I am working with time series data (6000 observations, over 7000 days) that is said to be "daily". However, measurements do not necessarily happen everyday. Sometimes, several measurements can happen on the same day. This is why I think it would be better to analyze this data "monthly" instead of "daily".

I create some dummy data that represents my time series:

library(xts)

date_decision_made = seq(as.Date("2014/1/1"), as.Date("2016/1/1"),by="day")

date_decision_made <- format(as.Date(date_decision_made), "%Y/%m/%d")

property_damages_in_dollars <- rnorm(731,100,10)

final_data <- data.frame(date_decision_made, property_damages_in_dollars)

I am trying to follow the instructions here : Getting a monthly time series from weekly data

y.mon  <- aggregate(final_data, by = format(date_decision_made,format="%Y/%m/%d"), FUN=sum)

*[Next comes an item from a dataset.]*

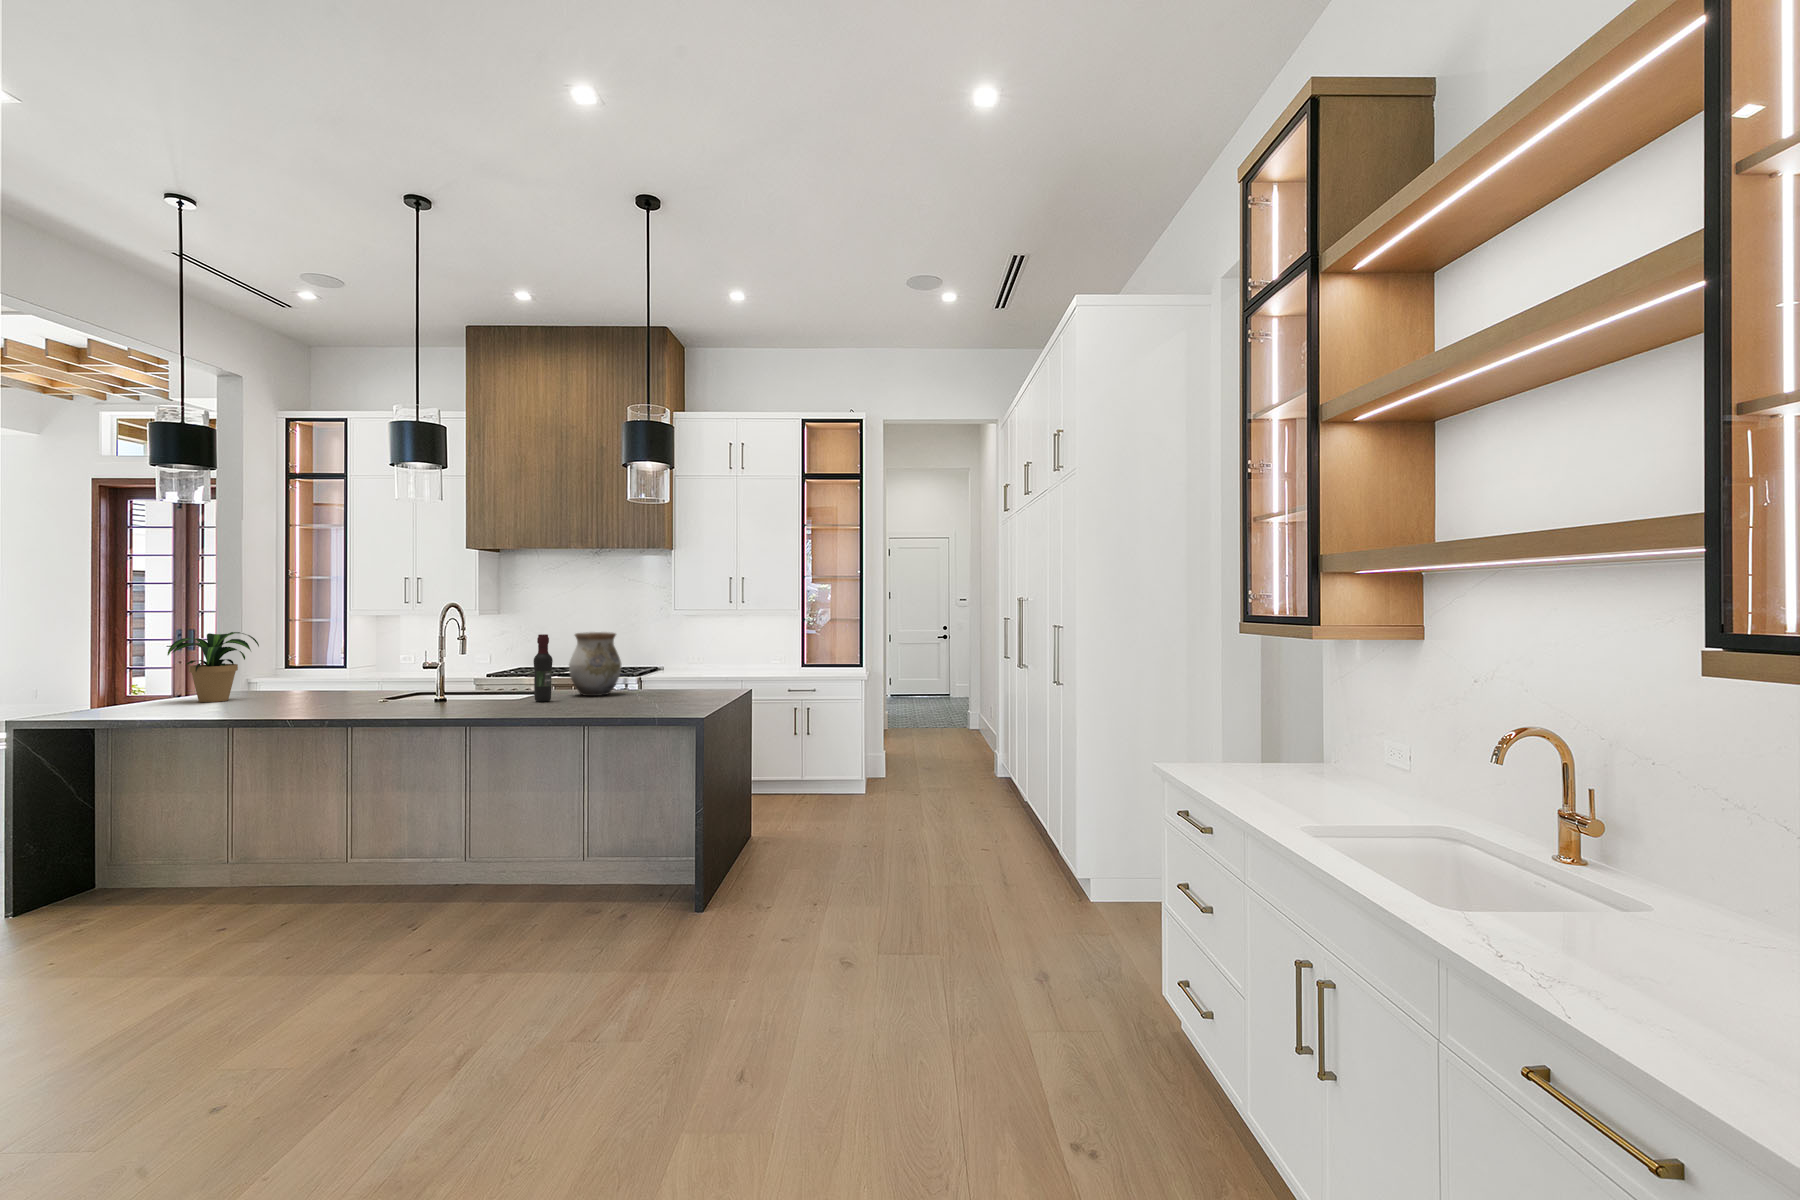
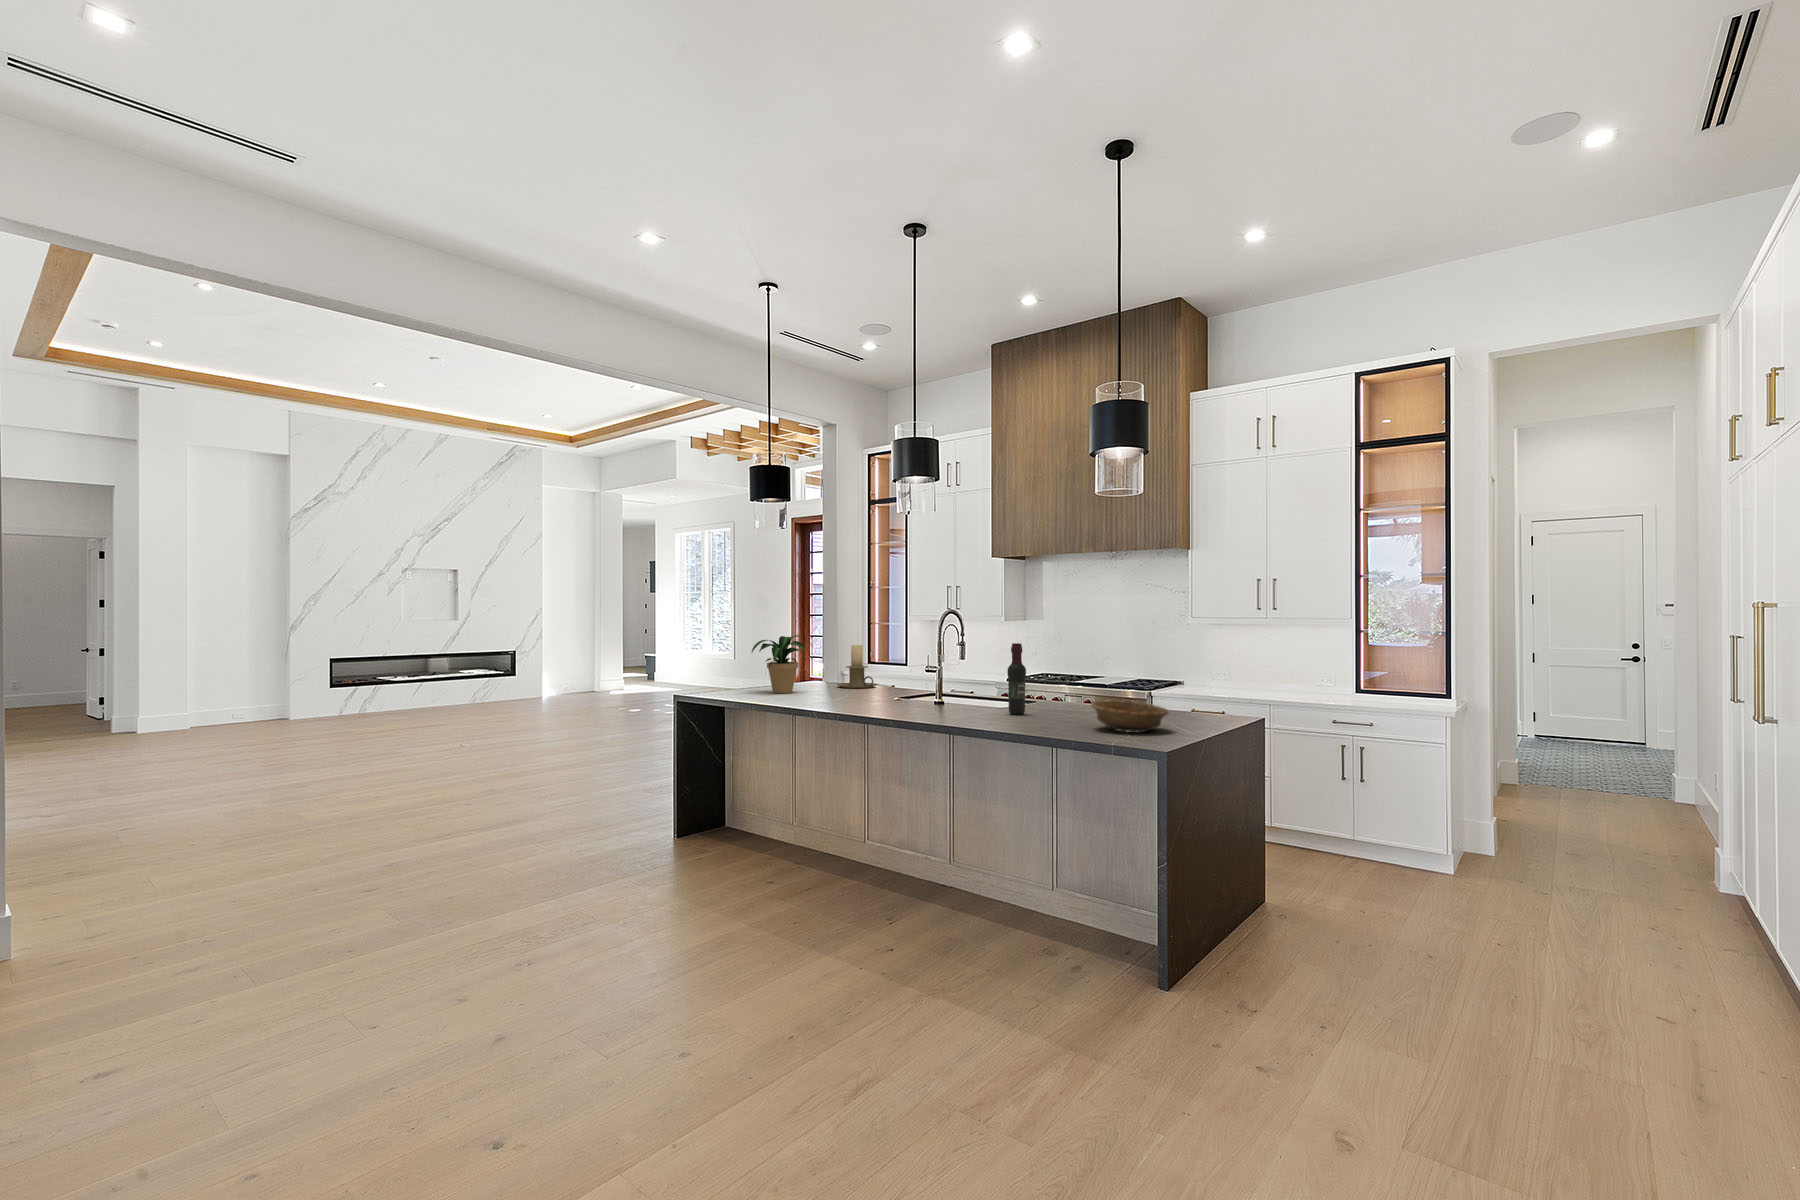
vase: present [569,632,621,696] -> none [1049,642,1104,712]
candle holder: none [282,642,337,692] -> present [837,645,876,688]
decorative bowl: none [628,681,695,707] -> present [1091,700,1169,732]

But this code gives me an error:

Error in aggregate.data.frame(final_data, by = format(date_decision_made,  : 
  'by' must be a list

Does someone know what I am doing wrong?

Thanks

1
What and where is final_dataset?Duck
@Duck: sorry, it was a typo. I have fixed the mistake. (final_dataset was the same as final_data)stats555
Try this y.mon <- aggregate(property_damages_in_dollars~format(date_decision_made,format="%Y/%m/%d"),data=final_data, FUN=sum)Duck
And the proper option for months can be y.mon <- aggregate(property_damages_in_dollars~format(as.Date(date_decision_made),format="%Y/%m"),data=final_data, FUN=sum)Duck
For sure monthly to avoid colineal issues because of zeroes! Please do not forget to accept the answer!Duck

1 Answers

1
votes

The possible solution for OP issue can be based on:

#Code
y.mon<-aggregate(property_damages_in_dollars~format(as.Date(date_decision_made),
format="%Y/%m"),data=final_data, FUN=sum)

More variants can be explored around the format() options.